Pictured: The Almighty Balding Demi-Lord and Marketing Savior Steve Jobs, and Balding EMI Pink Shirt Guy (should they have announced a iToupee instead?)
It is 2007; a sensible, more profitable and favorable music distribution method emerges in a era once-thought at a standstill. The boys at Cupertino have done it again; Apple has commited another revolutionize the industry move that will propel the company further in the realm of success whilst Sony and Microsoft* grasp at straws accordingly. EMI, one of the bigest music catalogs in the world, is doing the unfathomable: shedding DRM. After nearly a decade of scrutiny, the first real nail is being legally hammered in the coffin of “secure music.”
Apple® today announced that EMI Music’s entire digital catalog of music will be available for purchase DRM-free (without digital rights management) from the iTunes® Store worldwide in May. DRM-free tracks from EMI will be offered at higher quality 256 kbps AAC encoding, resulting in audio quality indistinguishable from the original recording, for just $1.29 per song. In addition, iTunes customers will be able to easily upgrade their entire library of all previously purchased EMI content to the higher quality DRM-free versions for just 30 cents a song.
In our opinion, one of the most shocking aspects of this announcement is the upgrade from 128kbps to 256kbps in audio quality for these DRM-less mp3’s. Not only is the consumer now getting a totally open music file, but it is in higher quality to boot! In a move solely aimed for the aspiring audiophile, Apple is now catering to a large and quickly growing niche that previously relied on allofmp3.com or a lucky torrent/etc for high quality music downloads. Not many people really understand the difference in bitrates, and now their ears will be enlightened. Subconciously, further purchasing choices by the consumer will side towards 256kbps.

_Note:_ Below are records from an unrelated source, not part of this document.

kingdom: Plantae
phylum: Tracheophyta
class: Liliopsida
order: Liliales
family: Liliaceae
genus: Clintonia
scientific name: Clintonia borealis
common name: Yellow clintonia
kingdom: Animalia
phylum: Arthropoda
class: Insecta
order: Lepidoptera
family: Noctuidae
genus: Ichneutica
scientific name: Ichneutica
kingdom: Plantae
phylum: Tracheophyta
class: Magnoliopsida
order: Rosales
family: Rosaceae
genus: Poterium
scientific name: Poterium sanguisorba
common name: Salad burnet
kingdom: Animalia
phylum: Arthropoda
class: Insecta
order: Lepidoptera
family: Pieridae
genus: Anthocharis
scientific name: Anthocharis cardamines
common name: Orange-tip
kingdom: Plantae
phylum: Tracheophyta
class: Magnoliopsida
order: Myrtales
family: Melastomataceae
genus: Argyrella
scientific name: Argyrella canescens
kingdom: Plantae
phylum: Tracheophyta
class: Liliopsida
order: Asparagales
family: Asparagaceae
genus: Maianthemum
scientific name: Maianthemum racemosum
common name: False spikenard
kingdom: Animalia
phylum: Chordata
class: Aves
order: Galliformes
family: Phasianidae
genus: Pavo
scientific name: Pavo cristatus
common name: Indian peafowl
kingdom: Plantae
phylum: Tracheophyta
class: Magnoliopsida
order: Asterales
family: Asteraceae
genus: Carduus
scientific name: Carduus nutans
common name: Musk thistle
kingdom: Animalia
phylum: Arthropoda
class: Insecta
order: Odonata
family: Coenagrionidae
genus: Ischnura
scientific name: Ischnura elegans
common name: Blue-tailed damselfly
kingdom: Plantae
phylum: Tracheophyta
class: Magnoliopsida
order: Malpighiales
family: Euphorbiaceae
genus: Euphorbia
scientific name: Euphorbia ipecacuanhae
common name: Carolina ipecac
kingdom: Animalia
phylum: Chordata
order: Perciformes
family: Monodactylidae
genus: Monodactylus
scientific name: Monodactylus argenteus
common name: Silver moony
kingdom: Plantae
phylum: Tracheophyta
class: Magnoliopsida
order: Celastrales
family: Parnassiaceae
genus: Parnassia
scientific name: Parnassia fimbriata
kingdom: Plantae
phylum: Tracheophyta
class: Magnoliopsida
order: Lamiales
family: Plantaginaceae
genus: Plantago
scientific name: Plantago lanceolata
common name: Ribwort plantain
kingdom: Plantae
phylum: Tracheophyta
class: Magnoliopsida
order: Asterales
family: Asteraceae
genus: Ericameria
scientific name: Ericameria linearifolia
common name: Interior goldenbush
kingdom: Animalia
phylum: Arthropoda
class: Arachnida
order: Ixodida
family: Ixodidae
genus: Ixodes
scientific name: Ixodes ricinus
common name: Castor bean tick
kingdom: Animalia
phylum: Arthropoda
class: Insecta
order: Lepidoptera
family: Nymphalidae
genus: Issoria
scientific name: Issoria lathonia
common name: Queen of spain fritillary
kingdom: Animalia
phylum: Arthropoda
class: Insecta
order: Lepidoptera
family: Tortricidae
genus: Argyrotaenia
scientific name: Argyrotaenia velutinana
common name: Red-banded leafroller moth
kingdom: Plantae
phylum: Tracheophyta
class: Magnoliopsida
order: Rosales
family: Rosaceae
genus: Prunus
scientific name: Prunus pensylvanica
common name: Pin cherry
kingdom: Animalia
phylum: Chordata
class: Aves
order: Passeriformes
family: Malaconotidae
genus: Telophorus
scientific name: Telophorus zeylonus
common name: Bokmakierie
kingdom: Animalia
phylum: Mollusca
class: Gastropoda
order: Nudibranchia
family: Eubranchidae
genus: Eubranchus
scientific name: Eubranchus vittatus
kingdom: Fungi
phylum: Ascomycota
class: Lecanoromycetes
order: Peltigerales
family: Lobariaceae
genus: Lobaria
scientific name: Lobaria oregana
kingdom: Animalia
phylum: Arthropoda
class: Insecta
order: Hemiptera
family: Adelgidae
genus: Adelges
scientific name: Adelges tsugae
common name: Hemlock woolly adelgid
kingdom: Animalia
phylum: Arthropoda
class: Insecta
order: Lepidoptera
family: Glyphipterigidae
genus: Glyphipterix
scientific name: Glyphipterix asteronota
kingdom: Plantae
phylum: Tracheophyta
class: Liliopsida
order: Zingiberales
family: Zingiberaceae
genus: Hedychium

Currently, Sony offers their behemoth music catalog in 132kbps ATRAC3. They wonder why the Connect eBookstore is faring better than the Connect Musicstore. There has probably been incessant meetings about core product strategy within the halls of Connect querying what faults lie within the service and why it isn’t successful. The figureheads at Japan strike blows at the division, at the people, at the heart of Connect and scorn programmers for their errors when they are the ones who conform to an error-filled strategy. The AAC format has become almost as universal as MP3; ATRAC has become almost as universal as Betamax. There are two fundamental issues that remain on the table that will prohibit Connect music from ever being a true contender: they offer songs in a restrictive, non-ubiqitous format, and the bitrate offered is sonically inferior. It’s like trying to pass of a webpage coded in 1995 as a Web 2.0 site today; it simply doesn’t work.
Sony Connect offers music to three key areas: NA, Europe, and Japan. Sony, these areas no longer live in a dial-up world. These are all promiment broadband-saturated areas. It is time for you to either bump up Connect’s default offerings to 256kbps ATRAC3plus (keeping the 132kbps ATRAC3 for compatibility if necessary) with no price increase, or dump ATRAC from Connect completely and release your entire catalog in DRM-less mp3’s at 256kbps, oh, for lets say $1.25 each. This would bolster Connect sales by at least 25-35% in the first quarter alone, and if that prediction isn’t plausible, tell us why?
Sonicstage runs wonderfully now, but it’s time to focus on the content. It is 2007, Sony; now you can initate a sensible, more profitable and favorable music distribution method that has true potential for success.
What do you think Sony should do? Do you agree with us? Please respond!
* – Microsoft has announced in response to Apple that they are working towards a lesser form of DRM on their music offerings, but it is unclear how free the tracks will become.